--- Assignment ---
Using the records below, output the stretch that opens with the line containing "APBD DKI Jakarta" and closes with the line containing "Productos Relacionados", exactly and including both lines, with nothing more.

--- Listed records ---

━━━━━━━━━━━━━━━━━━━━━━━━━━━━━━

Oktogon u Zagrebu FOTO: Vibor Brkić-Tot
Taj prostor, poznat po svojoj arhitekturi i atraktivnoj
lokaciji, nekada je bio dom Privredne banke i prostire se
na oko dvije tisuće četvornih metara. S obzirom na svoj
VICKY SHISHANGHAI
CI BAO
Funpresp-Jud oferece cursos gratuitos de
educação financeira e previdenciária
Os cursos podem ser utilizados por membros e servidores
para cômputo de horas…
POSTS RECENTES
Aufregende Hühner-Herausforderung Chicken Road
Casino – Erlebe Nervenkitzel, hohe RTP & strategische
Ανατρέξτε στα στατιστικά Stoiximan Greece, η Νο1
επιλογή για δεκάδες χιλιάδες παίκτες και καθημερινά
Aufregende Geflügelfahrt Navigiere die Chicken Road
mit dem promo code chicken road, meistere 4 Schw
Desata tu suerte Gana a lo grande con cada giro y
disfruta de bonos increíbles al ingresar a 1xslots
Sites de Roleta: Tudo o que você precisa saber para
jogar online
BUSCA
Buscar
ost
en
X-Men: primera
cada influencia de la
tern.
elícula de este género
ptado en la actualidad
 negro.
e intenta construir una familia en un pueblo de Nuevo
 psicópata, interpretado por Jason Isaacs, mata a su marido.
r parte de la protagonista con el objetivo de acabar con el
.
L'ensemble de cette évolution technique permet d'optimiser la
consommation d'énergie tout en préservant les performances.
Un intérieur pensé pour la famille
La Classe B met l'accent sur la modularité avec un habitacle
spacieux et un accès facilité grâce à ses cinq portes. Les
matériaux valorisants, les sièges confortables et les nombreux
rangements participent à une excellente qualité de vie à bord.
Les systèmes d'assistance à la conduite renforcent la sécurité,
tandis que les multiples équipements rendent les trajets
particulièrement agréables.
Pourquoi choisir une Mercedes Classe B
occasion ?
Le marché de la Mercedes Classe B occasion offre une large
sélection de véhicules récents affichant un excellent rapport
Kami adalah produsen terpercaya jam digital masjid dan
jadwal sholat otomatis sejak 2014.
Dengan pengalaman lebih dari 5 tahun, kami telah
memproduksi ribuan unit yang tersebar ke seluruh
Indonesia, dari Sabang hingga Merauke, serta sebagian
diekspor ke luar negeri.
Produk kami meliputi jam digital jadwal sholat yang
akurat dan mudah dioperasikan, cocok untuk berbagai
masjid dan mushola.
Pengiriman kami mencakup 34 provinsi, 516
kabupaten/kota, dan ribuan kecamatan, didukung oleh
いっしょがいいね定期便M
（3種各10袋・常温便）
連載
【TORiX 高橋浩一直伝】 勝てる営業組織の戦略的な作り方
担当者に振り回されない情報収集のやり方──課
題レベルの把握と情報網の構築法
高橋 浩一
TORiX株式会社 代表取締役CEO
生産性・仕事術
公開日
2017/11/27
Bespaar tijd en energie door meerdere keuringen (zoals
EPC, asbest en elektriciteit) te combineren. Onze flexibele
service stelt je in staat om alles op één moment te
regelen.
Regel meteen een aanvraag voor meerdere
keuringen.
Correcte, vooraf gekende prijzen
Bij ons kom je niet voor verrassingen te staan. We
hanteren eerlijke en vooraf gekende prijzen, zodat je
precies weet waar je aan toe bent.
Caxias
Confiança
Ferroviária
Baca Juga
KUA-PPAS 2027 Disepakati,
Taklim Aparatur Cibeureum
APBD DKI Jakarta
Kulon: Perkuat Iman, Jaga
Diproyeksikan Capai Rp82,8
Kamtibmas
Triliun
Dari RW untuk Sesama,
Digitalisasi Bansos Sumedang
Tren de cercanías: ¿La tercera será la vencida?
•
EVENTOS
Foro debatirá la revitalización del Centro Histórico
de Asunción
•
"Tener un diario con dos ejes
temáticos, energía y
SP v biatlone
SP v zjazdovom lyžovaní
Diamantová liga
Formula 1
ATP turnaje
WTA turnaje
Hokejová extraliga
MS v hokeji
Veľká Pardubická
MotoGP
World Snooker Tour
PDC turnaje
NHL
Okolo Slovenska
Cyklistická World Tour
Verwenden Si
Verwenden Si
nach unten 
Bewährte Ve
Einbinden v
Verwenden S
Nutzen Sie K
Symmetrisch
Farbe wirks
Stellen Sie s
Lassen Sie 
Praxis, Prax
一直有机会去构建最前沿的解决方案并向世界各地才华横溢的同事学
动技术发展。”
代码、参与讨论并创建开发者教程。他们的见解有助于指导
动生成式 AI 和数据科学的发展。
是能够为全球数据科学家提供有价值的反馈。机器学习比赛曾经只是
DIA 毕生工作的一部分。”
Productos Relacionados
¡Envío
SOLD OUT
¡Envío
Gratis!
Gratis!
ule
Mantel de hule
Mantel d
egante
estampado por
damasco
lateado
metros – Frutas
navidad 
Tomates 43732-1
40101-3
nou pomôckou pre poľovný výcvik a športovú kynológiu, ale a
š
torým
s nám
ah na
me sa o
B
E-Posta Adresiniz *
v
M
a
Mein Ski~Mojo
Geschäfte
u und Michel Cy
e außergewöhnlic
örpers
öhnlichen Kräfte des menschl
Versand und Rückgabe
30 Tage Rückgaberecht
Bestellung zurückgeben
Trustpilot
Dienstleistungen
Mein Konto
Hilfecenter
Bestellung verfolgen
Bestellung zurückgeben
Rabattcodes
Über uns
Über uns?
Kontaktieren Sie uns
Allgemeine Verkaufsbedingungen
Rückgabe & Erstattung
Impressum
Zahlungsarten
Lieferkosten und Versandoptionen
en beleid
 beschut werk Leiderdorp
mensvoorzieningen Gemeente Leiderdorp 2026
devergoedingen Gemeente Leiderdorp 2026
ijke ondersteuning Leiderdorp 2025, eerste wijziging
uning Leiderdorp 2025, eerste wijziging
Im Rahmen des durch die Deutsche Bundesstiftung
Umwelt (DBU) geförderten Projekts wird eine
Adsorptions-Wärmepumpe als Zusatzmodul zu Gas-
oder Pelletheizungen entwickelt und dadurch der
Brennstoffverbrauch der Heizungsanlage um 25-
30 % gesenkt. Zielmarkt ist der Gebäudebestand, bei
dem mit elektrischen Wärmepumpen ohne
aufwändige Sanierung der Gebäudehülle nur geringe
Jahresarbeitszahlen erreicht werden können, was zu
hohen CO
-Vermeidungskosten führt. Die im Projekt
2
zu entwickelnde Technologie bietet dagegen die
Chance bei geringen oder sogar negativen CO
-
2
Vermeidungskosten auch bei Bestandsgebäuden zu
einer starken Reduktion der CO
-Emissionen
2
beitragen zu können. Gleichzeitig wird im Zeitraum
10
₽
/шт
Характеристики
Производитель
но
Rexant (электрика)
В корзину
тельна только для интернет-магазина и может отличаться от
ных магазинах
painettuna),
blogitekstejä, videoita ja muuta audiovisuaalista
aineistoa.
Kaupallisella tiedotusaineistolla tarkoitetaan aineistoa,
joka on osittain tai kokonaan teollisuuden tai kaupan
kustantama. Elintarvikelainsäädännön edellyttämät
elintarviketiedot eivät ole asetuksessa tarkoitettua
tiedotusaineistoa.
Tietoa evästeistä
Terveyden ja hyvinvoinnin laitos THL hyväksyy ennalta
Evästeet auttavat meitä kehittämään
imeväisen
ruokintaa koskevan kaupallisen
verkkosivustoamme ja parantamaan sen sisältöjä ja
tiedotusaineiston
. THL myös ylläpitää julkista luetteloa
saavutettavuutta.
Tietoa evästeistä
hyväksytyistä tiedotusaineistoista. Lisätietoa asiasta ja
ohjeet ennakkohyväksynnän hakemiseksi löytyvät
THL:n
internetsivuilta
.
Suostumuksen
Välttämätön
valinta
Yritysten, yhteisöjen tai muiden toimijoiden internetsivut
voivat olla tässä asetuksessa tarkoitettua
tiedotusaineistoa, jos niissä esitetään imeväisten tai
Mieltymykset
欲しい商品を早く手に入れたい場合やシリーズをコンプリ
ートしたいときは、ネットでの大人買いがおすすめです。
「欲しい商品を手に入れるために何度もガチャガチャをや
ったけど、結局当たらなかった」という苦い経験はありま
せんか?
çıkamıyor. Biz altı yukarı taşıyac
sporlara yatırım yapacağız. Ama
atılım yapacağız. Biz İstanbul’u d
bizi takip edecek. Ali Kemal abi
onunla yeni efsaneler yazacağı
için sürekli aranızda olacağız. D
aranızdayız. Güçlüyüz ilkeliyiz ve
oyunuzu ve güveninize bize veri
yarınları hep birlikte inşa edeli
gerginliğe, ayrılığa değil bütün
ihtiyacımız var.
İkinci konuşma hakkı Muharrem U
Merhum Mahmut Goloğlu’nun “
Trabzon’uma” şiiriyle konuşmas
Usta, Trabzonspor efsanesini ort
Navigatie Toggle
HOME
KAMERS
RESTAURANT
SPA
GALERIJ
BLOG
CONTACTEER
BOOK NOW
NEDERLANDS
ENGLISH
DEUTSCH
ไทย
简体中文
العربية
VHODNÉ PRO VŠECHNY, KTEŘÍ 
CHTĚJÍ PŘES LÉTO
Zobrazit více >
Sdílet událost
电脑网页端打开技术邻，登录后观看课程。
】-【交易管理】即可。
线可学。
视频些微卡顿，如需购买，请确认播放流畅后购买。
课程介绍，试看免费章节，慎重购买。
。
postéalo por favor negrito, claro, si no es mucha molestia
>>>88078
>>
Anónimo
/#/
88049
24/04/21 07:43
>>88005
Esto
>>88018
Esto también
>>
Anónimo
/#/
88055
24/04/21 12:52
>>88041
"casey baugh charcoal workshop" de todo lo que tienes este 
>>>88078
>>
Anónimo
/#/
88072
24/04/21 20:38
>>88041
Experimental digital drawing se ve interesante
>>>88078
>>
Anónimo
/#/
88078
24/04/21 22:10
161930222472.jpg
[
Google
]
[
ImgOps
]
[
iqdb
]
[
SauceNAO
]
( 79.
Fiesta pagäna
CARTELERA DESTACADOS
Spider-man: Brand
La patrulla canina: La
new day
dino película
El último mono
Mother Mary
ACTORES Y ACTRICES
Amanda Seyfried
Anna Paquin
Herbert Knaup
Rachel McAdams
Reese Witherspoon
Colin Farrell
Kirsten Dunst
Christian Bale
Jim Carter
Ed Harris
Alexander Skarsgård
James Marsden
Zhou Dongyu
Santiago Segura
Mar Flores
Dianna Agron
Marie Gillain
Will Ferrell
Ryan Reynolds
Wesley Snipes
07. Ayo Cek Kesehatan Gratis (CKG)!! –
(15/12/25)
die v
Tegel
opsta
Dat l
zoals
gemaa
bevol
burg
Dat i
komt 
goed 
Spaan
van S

━━━━━━━━━━━━━━━━━━━━━━━━━━━━━━

--- Answer box ---
APBD DKI Jakarta
Kulon: Perkuat Iman, Jaga
Diproyeksikan Capai Rp82,8
Kamtibmas
Triliun
Dari RW untuk Sesama,
Digitalisasi Bansos Sumedang
Tren de cercanías: ¿La tercera será la vencida?
•
EVENTOS
Foro debatirá la revitalización del Centro Histórico
de Asunción
•
"Tener un diario con dos ejes
temáticos, energía y
SP v biatlone
SP v zjazdovom lyžovaní
Diamantová liga
Formula 1
ATP turnaje
WTA turnaje
Hokejová extraliga
MS v hokeji
Veľká Pardubická
MotoGP
World Snooker Tour
PDC turnaje
NHL
Okolo Slovenska
Cyklistická World Tour
Verwenden Si
Verwenden Si
nach unten 
Bewährte Ve
Einbinden v
Verwenden S
Nutzen Sie K
Symmetrisch
Farbe wirks
Stellen Sie s
Lassen Sie 
Praxis, Prax
一直有机会去构建最前沿的解决方案并向世界各地才华横溢的同事学
动技术发展。”
代码、参与讨论并创建开发者教程。他们的见解有助于指导
动生成式 AI 和数据科学的发展。
是能够为全球数据科学家提供有价值的反馈。机器学习比赛曾经只是
DIA 毕生工作的一部分。”
Productos Relacionados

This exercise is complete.